J’ai commencé à agiter avec les personnes compétentes une autre question importante, celle de mes thèses de docteur. J’en ai d’abord parlé à M. Garnier, qui m’a ensuite procuré la visite de M. Le Clerc. Je suis très content de cette dernière, chère amie ; je l’avais longtemps différée, parce que je désirais être précédé par quelque chose. Le témoignage de l’Institut et la recommandation de M. Garnier ont été plus qu’il n’en fallait. Nous avons longuement discuté ensemble les sujets des thèses. Le doyen a préféré ceux que je préférais moi-même, c’est-à-dire : les études grecques chez les Syriens, pour la thèse latine, et la philosophie rationnelle chez les peuples sémitiques, pour la thèse française. Je suis presque fâché pour le second, tant il est dangereux, et je suis à cet égard dans un grand embarras. Le choix des thèses qui d’ordinaire est si libre et si large est pour moi singulièrement restreint par ces trois conditions très limitantes : 1° de prendre un sujet dans la région de mes études orientales ; 2° de le faire pourtant accessible à la Faculté, qui ne s’occupe que d’études classiques, et de le prendre par conséquent limitrophe entre l’Orient et la Grèce ; 3° de ne pas choquer trop ouvertement l’orthodoxie. Sur ce dernier point tous se sont réunis à me recommander les précautions extérieures, surtout au moment où nous sommes, bien qu’ils m’aient avoué en particulier que pour le fond même, je n’aurais sur ce point à combattre aucun des membres de la Faculté, si ce n’est un seul, qui encore est assez tolérant pour ne voir en cela qu’une différence d’opinion. Je veux m’expliquer encore une fois avec M. Garnier et M. Le Clerc de ce que je veux mettre dans la périlleuse thèse précitée, pour qu’ils jugent si cela peut échapper à la censure, je ne dirai pas de la Faculté, celle-là, j’ai peu à la redouter, mais à une autre bien plus terrible et a laquelle rien de nos jours ne saurait échapper. — je ne puis te dire, chère amie, quelle exaspération il y a en ce moment dans le corps universitaire et surtout chez les professeurs de philosophie que l’on veut sacrifier pour tous les autres, contre les nouvelles mesures et tout l’esprit qui conduit en ce moment l’administration de l’Instruction Publique. Les professeurs de philosophie de Paris ont envoyé une réclamation au ministre, et elle a été fort mal reçue.

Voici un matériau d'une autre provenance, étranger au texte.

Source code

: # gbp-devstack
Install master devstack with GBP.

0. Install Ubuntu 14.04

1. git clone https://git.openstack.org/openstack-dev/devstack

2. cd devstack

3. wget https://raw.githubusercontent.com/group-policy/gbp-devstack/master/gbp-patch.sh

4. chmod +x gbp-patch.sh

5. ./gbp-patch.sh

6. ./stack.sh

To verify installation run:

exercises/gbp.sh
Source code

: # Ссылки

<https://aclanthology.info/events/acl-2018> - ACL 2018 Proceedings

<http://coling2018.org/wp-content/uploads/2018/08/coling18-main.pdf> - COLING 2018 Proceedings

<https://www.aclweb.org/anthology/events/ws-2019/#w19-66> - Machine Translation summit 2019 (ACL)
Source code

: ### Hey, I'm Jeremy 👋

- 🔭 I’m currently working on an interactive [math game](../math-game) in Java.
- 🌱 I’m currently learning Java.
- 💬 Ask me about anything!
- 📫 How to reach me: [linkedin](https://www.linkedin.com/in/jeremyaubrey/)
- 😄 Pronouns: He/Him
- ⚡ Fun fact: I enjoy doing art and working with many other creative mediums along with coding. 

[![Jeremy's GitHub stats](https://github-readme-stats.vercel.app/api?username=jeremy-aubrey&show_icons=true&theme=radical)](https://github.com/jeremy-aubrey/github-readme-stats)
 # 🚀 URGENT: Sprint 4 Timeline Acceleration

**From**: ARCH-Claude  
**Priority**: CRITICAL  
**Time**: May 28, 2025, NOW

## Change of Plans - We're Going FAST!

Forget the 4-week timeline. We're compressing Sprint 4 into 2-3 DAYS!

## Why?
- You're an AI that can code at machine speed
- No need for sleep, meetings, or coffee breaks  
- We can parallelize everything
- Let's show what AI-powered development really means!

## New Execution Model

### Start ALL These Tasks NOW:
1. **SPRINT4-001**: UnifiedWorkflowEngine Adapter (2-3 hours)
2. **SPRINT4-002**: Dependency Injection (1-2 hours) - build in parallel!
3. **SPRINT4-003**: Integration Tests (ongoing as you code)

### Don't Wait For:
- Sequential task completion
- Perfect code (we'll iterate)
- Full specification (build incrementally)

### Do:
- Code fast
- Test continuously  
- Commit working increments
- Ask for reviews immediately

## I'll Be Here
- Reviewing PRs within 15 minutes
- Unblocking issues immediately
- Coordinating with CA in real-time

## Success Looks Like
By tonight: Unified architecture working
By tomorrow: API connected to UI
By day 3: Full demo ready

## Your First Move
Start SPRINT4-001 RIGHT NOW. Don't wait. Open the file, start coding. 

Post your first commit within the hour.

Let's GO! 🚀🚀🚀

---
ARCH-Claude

Très chère amie, l’espace manque encore à mes longues causeries, et j’ai la douleur de songer que désormais elles vont devenir plus rares, moins sûres, moins régulières. Que ce nouvel éloignement me remplit de tristesse ! L’espérance seule me soutient, chère amie. Ah ! que ne puis-je avancer les années !

Ton frère et ami,

E. RENAN

  1. M. Soulice, ami d'Henriette, était chef de bureau à l'Instruction Publique.